> **RECORDS FOR THIS TASK**
[Start of Attachment]

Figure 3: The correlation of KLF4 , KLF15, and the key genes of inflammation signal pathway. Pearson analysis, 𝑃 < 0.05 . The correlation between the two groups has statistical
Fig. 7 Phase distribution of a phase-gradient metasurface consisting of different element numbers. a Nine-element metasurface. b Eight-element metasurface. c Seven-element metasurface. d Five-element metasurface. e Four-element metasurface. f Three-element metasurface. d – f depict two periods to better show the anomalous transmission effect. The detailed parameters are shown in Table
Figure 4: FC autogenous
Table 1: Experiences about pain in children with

[End of Attachment]
[Start of Attachment]

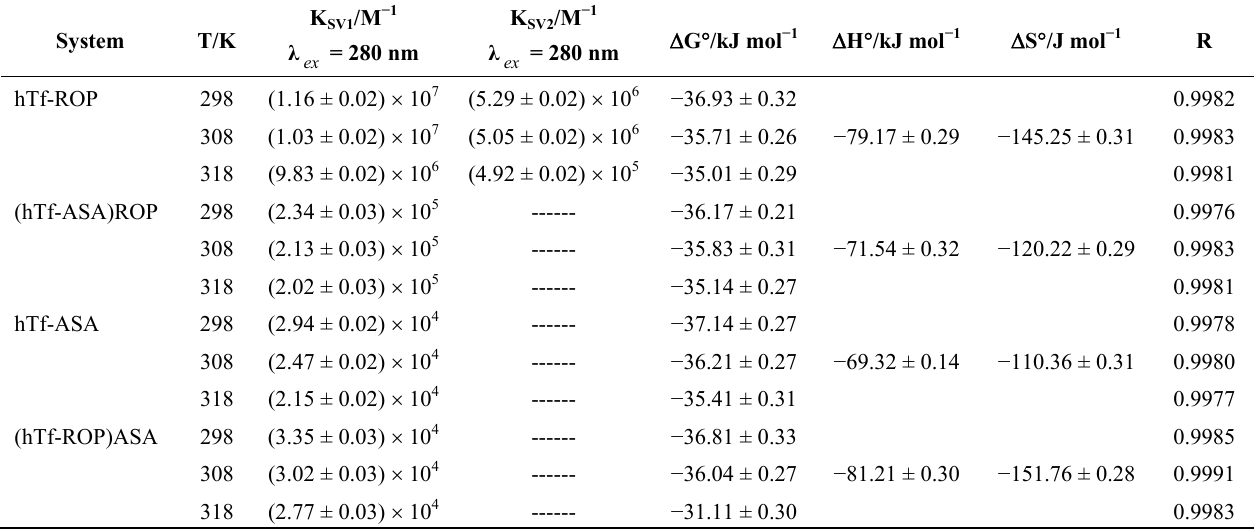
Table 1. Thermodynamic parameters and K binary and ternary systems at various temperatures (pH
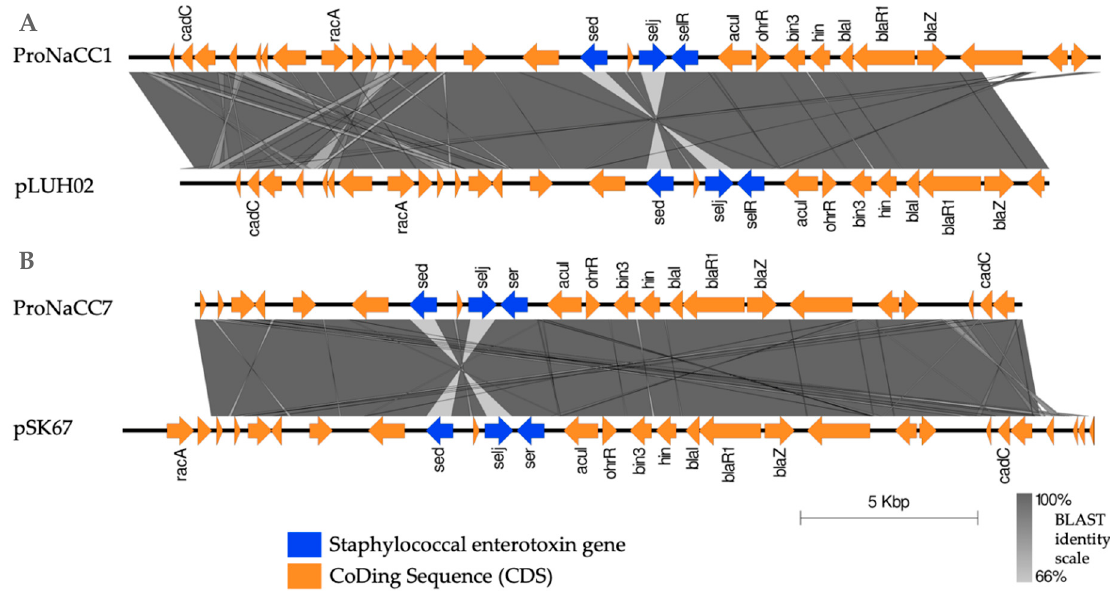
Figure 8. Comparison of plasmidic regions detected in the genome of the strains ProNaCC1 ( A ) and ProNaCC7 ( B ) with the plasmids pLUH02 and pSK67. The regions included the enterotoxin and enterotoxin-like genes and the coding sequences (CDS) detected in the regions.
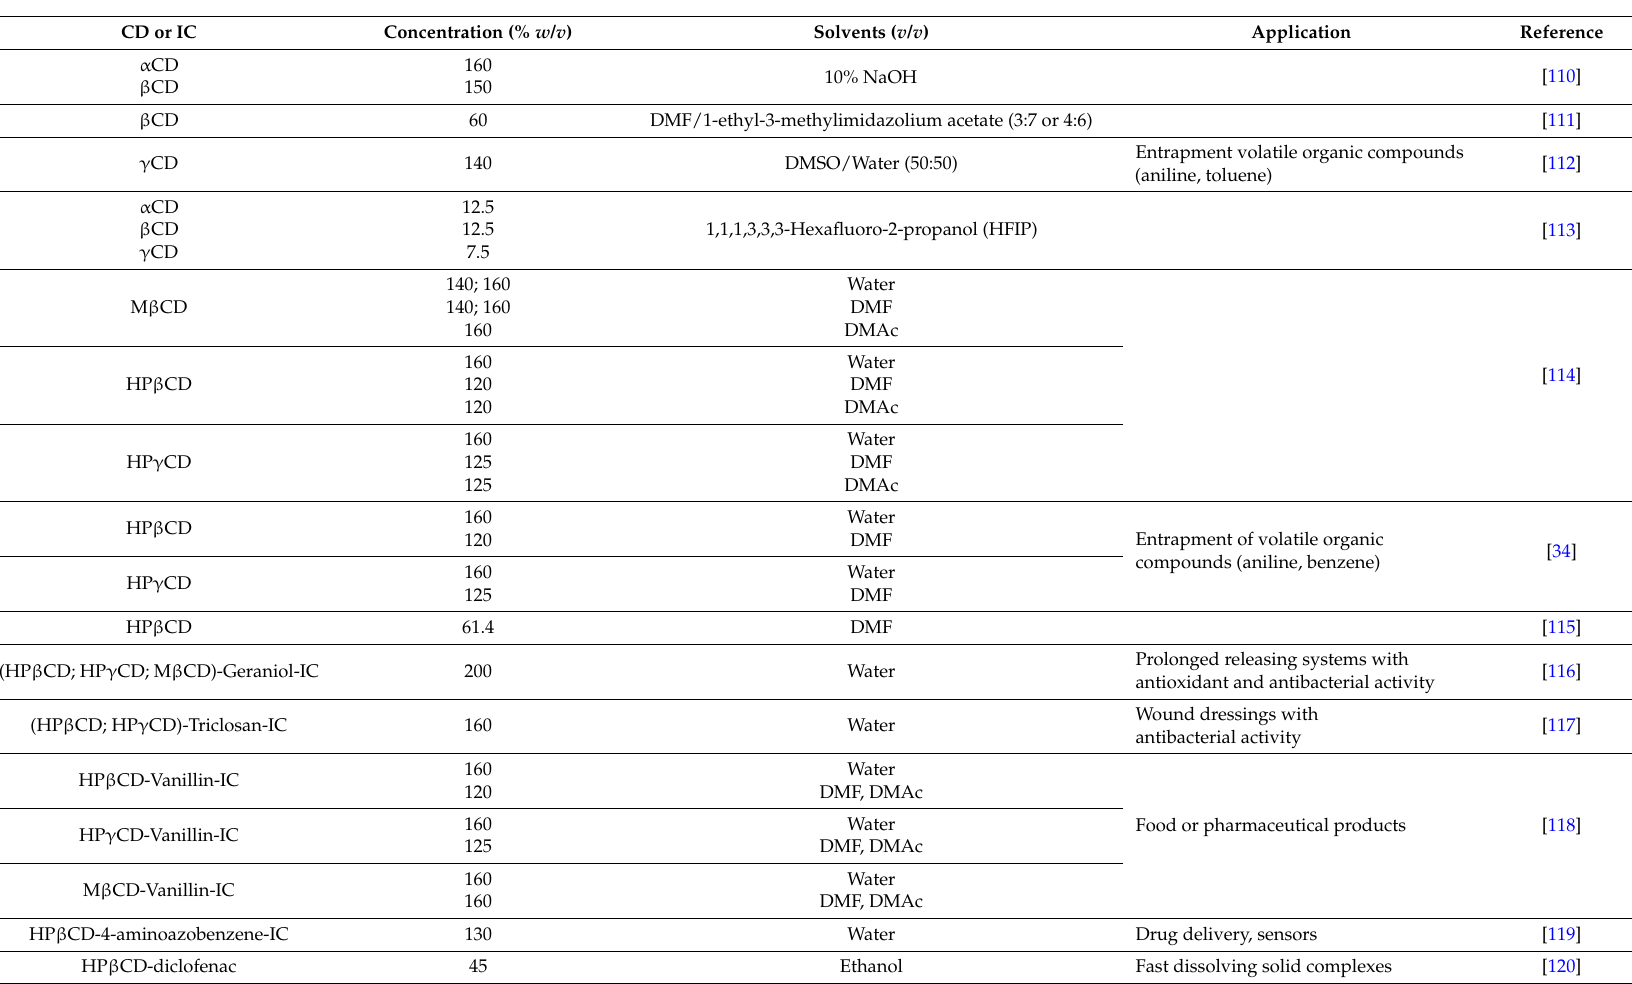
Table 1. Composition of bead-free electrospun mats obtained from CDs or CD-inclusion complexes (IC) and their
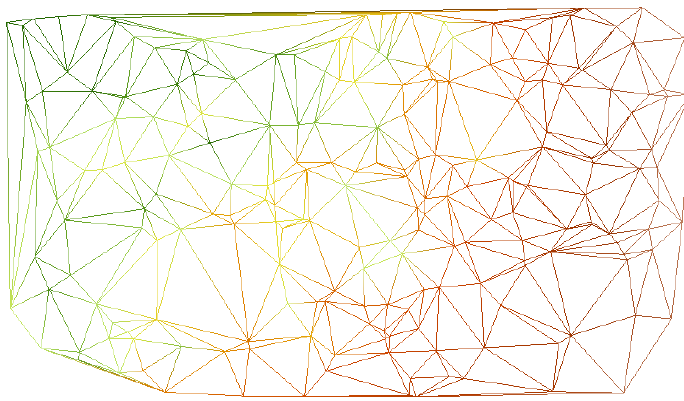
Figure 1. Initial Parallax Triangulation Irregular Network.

[End of Attachment]
[Start of Attachment]

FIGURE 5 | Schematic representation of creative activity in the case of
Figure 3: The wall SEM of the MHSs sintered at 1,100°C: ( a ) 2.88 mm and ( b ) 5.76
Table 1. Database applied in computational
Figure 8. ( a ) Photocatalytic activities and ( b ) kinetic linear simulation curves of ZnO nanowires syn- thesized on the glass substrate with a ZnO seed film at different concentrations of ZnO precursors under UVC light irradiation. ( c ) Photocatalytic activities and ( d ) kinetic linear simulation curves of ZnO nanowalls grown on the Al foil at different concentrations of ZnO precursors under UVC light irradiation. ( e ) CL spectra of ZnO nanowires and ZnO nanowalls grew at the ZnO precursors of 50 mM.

[End of Attachment]

> **INSTRUCTIONS FOR THE TASK**
The stretch of entries above that starts with the line containing "Figure 3: The correlation" and goes on through the line containing "Table 1: Experiences" is to be transcribed exactly, and no other line is to be transcribed.

> **WRITTEN RESPONSE**
Figure 3: The correlation of KLF4 , KLF15, and the key genes of inflammation signal pathway. Pearson analysis, 𝑃 < 0.05 . The correlation between the two groups has statistical
Fig. 7 Phase distribution of a phase-gradient metasurface consisting of different element numbers. a Nine-element metasurface. b Eight-element metasurface. c Seven-element metasurface. d Five-element metasurface. e Four-element metasurface. f Three-element metasurface. d – f depict two periods to better show the anomalous transmission effect. The detailed parameters are shown in Table
Figure 4: FC autogenous
Table 1: Experiences about pain in children with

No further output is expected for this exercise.